The guard told 1819 News that many new officers don't stick around for long after witnessing the prison conditions. And many that stick around are continually affected by the daily goings on.
"This is the real deal," he said. "I've seen people getting stabbed, beat up, busted in the head with broomsticks, I've seen it all." I've seen people cut ear-to-ear, I've seen wrists getting slit. I've had inmates die in my arms. That'll mess somebody up."
Mental health services are available for inmates, according to the guard. The officer said that ADOC also offers mental health services for guards, but many choose to seek professional help apart from the state.
Alabama's prisons are chronically understaffed. According to the guard, in his facility, there are many instances in which one guard is responsible for one or two dorms, each holding anywhere between 170-190 inmates. The understaffing makes sufficient policing of contraband and inmate violence virtually impossible.
"You try to get as much contraband as you can. Here lately, I've been getting some of the dope out when I can get it. That's hard because 90% of the time, it's on them. The inmates will either try to swallow it or pass it off."
The guard said the procedure is to report contraband through the proper channels. However, the correct procedures are time-consuming, and the contraband is often circulated back in the prison population.
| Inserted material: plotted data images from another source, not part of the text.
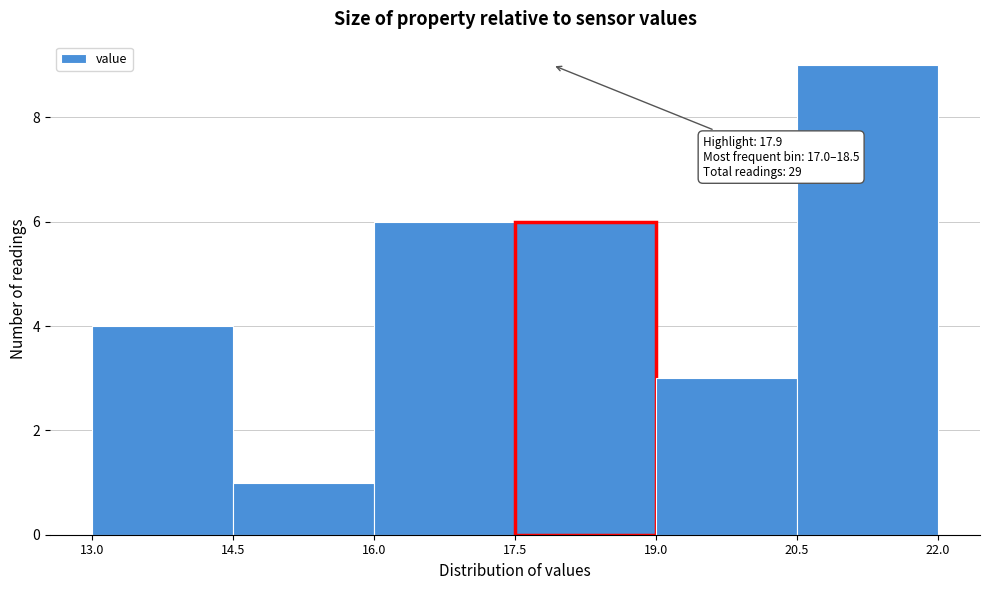

Over which range of the x-axis is the bar tallest?

20.5 to 22.0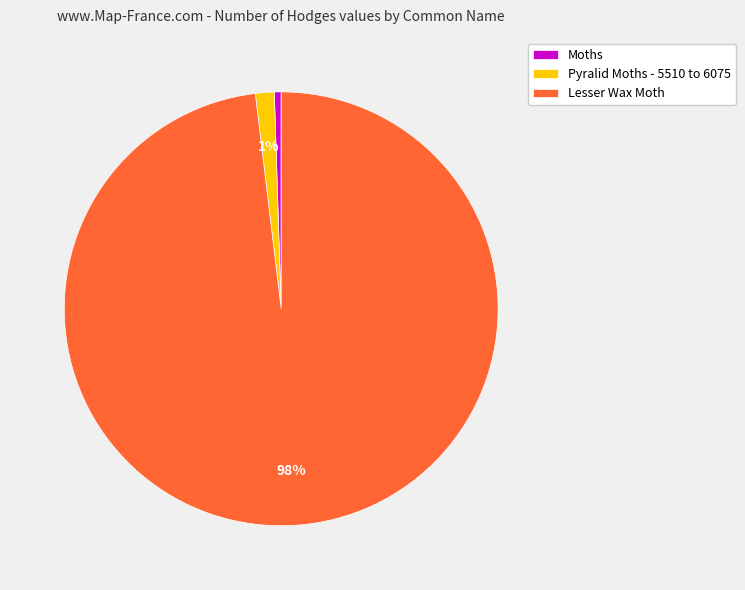

True or false: Moths accounts for 1% of the total.

True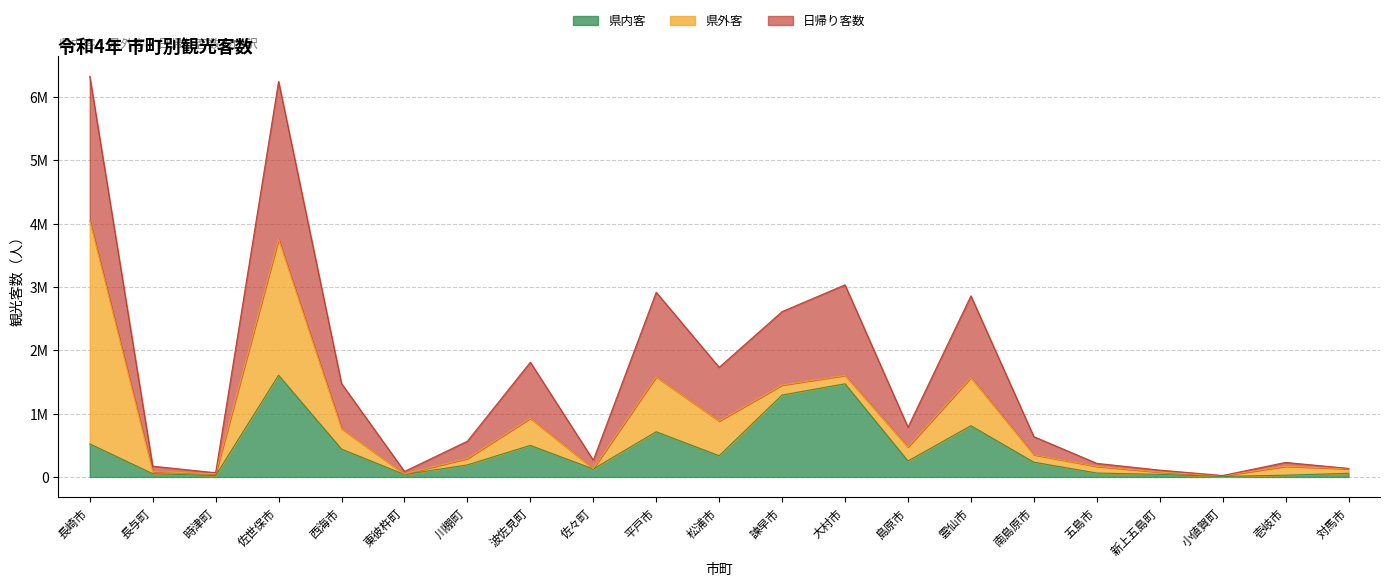

At which label is 県内客 closest to 806841?

雲仙市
"As far as contraband, like phones and knives, if I kept every phone or knife I had found, I'd have several boxes full," He said. "But I don't keep it; I throw it out. I break the phone, break the SIM card. I don't let it go back in, but that's just me. As far as the rest of them, that's on them. I've gotten the same phone four times already. I've seen inmates walk up to supervisors and say, 'Hey, let me get my phone back,' and I've seen the supervisor give it right back to them. So what you're saying to me is, I have to bust my ass to get it, and you're just going just to turn it around and give it back to them."
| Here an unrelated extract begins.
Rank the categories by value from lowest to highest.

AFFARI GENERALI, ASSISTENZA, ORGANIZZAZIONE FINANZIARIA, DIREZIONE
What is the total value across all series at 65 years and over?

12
Drug use is rampant in Alabama prisons, and the lack of staff means inmates rarely try to conceal their drug use.
"They don't try to hide shit," he said. "I've caught them shooting up several times. I'll take it to the supervisor, and they don't want to reprimand them for it. So, I go about my way and do it the old-fashioned way: I slap the shit out of them, take their stuff and throw it out."
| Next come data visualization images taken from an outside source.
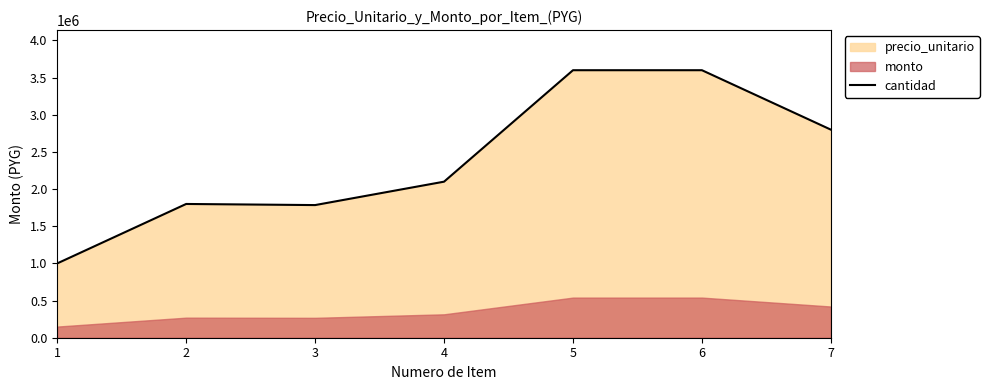

Does the chart display data point markers on the line(s)?

No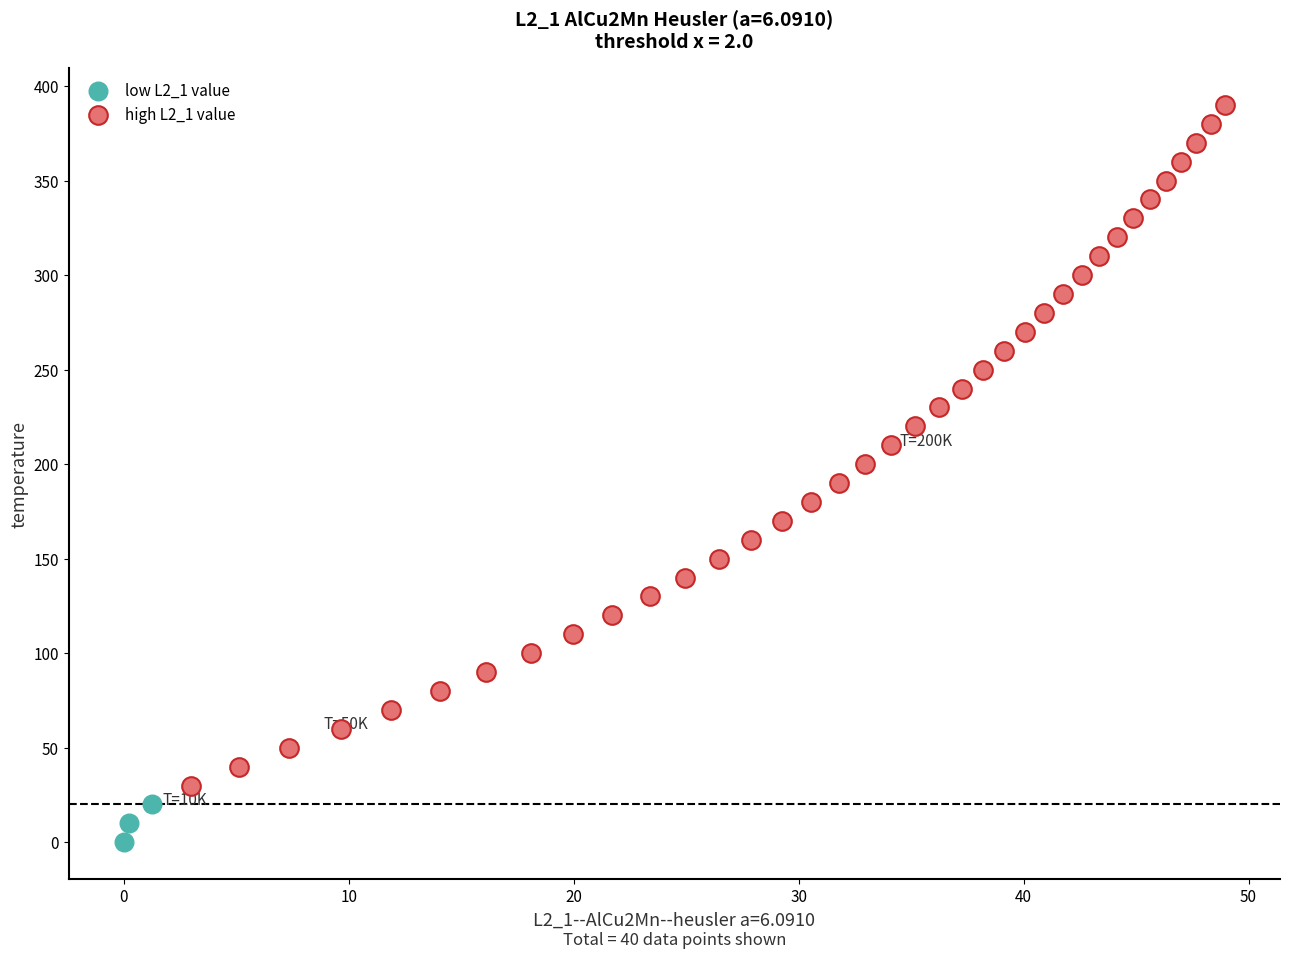

Which series reaches the maximum Y coordinate?

high L2_1 value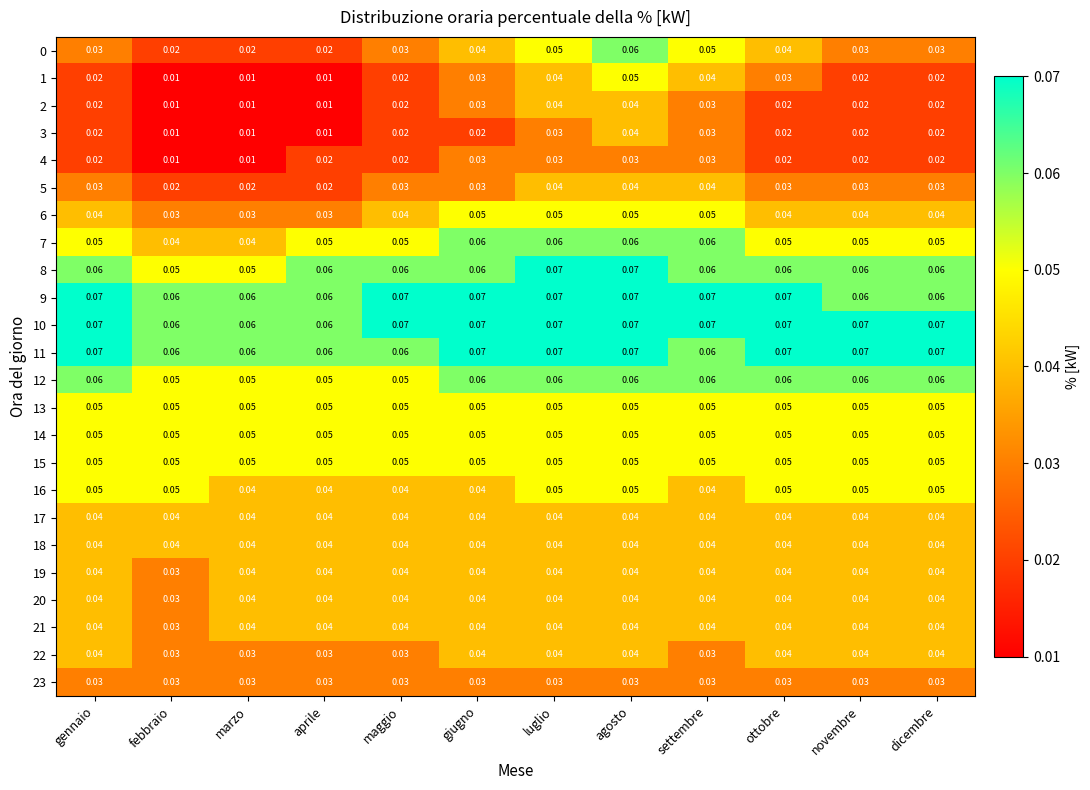

At which label is 21 closest to 0?

febbraio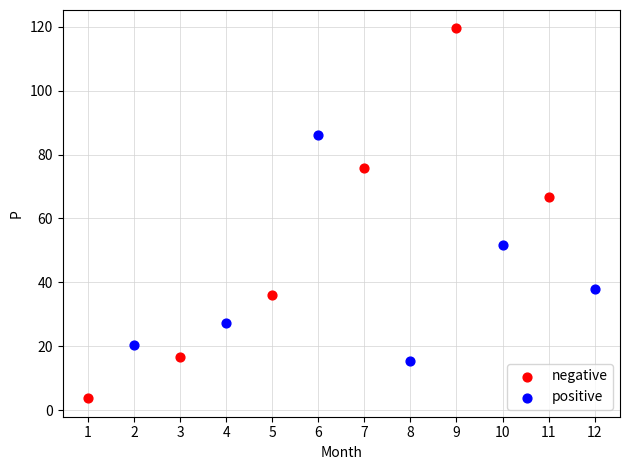

Which series contains the highest Y value?

negative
With the oversaturation of drugs in prisons, overdoses are also a part of the officers' daily activities.
"That's 16 hours a day, that's every day," he said. "If you're lucky, they'll survive. But in the last two months, we've probably had around 30 people die from overdosing."
Unsanitary conditions in Alabama prisons affect inmates and prison staff alike. The dilapidated nature of many Alabama prisons has garnered a fair share of criticism for ADOC in recent years.
"I wouldn't wish prison on my worst enemy because of what I've seen," the office concluded. "It's horrible. The living conditions are bad. On days like this, when it's 104 degrees, we're in that stuff. We've got fans but no AC. Where they sleep, it's rough. It's very unsanitary and very unclean. A lot of us officers get sick. Some of us get sick quicker than others. The inmates are getting sick all the time. I'm sure there's mold in there somewhere. The showers are nasty. You've got roaches everywhere. It's bad."
"It's not really the inmates' fault; it's the outside. Not getting the proper cleaning supplies. Yeah, they got bleach, but it's watered-down bleach. The inmates try to keep it as clean as best as they can with what they got, but there's still roaches all over the place. It's so infested with roaches. It's nasty."